Uma realização em parceria com o Fundo das Nações Unidas para a Infância, a pesquisa foi desenvolvida em 2016, publicada em 2017 e selecionada em 2018 pelo próprio Unicef como um dos 12 melhores trabalhos que contaram com a condução direta ou a coparticipação dessa agência da Organização das Nações Unidas. O estudo foi o único do Brasil entre os premiados. As outras produções selecionadas foram do Afeganistão, China, Egito, Etiópia, Indonésia, Mali, Nigéria, Quênia e Tailândia. Para esse e outros estudos, o comitê tem contado com a participação de pesquisadores qualificados – especialistas, mestres e doutores –, além do apoio de estudiosos de referência das universidades públicas cearenses. “O comitê tem um paradigma de política pública baseada em evidências que é muito interessante e deve ser reconhecido”, observa o presidente do comitê, deputado Renato Roseno.

▶ _Conteúdo dos dados_
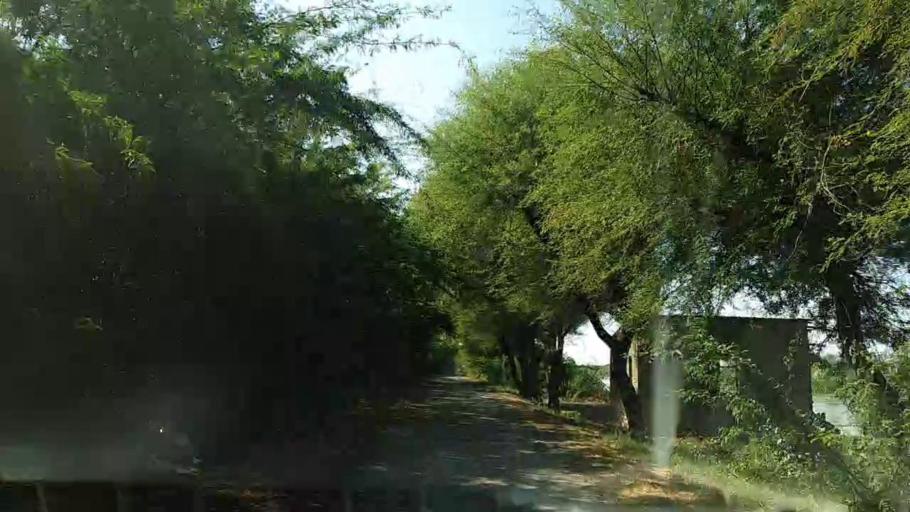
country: PK
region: Sindh
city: Chuhar Jamali
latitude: 24.5747
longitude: 68.0448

▶ _Problema proposto A_
Reproduza sem nenhuma alteração a parte do trecho sobre a pesquisa premiada pelo Unicef que abre com as palavras "Uma realização em" e fecha com "deputado Renato Roseno.".
▶ _Problema proposto B_
Liste todos os anos que aparecem no trecho sobre a pesquisa premiada pelo Unicef.
▶ _Problema proposto C_
Retome o trecho sobre a pesquisa premiada pelo Unicef e escreva a continuação a partir do ponto em que ele termina.

▶ _Resposta final A_
Uma realização em parceria com o Fundo das Nações Unidas para a Infância, a pesquisa foi desenvolvida em 2016, publicada em 2017 e selecionada em 2018 pelo próprio Unicef como um dos 12 melhores trabalhos que contaram com a condução direta ou a coparticipação dessa agência da Organização das Nações Unidas. O estudo foi o único do Brasil entre os premiados. As outras produções selecionadas foram do Afeganistão, China, Egito, Etiópia, Indonésia, Mali, Nigéria, Quênia e Tailândia. Para esse e outros estudos, o comitê tem contado com a participação de pesquisadores qualificados – especialistas, mestres e doutores –, além do apoio de estudiosos de referência das universidades públicas cearenses. “O comitê tem um paradigma de política pública baseada em evidências que é muito interessante e deve ser reconhecido”, observa o presidente do comitê, deputado Renato Roseno.

▶ _Resposta final B_
2016, 2017, 2018

▶ _Resposta final C_
A produção de conhecimentos contribui também para dar mais consistência a outra frente de ação, que é a formação e sensibilização de profissionais e pessoas em geral que se interessem pelo tema da violência. A primeira grande experiência do comitê nesse campo foi desenvolvida em julho e agosto de 2019, quando um curso de formação sobre prevenção de homicídios e cuidado com as famílias das vitimas envolveu diretamente 259 profissionais de assistência social e 363 profissionais de saúde da rede pública municipal da capital, numa parceria com a Universidade do Parlamento Cearense, o Observatório da Criança e do Adolescente – Instituto OCA, a Open Society Foundations e a Prefeitura de Fortaleza.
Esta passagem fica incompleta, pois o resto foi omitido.